== Text passage

# I'm So Happy I've Graduated



## hey25 (Jul 30, 2009)

About a year and a half ago I made my first post here about me dealing with my social anxiety mostly related to giving presentations in college which as a Business major was a frequent occurrence. Anyway long story short I talked to my doctor, got a prescription for xanax and inderal, and survived my final year of college including about 15-20 presentations (and many many job interviews).

I just want to say now that I'm so happy it's over... NO MORE PRESENTATIONS! :clap:boogie:clap 


I got a great job with my own cube where I'll never have to give a presentation and when I do have to speak in front of people it's just a few that I'm comfortable with. It's so nice not having to worry about it all the time like during school. Unfortunately now I'm dealing with some different issues related to SA but that's my own fault.

====

* Action item
Answer these questions about the forum post:
1. What was the poster's major in college?
2. About how many presentations did the poster give in the final year of college?
3. What does the poster have of their own at the new job?
The items that follow play no part in this.

== Records supplied

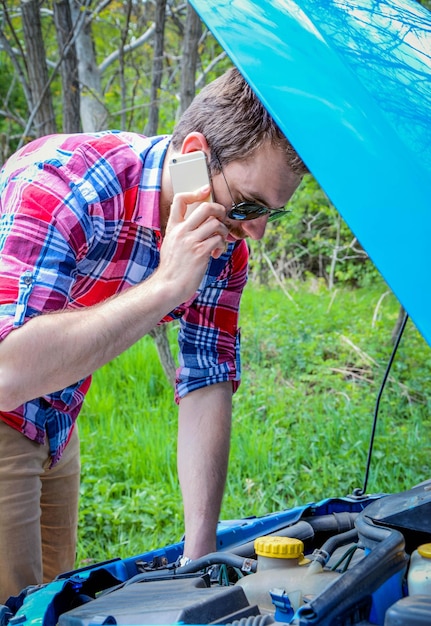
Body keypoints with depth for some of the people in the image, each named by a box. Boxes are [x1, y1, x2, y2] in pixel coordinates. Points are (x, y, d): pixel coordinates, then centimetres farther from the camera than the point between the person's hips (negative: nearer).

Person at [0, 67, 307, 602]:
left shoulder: (225, 243, -8)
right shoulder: (63, 182, -31)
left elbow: (207, 386, -6)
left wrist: (199, 556, -12)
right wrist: (166, 286, -40)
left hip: (51, 428, 6)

====

* Completed exercise
1. Business
2. About 15-20
3. Their own cube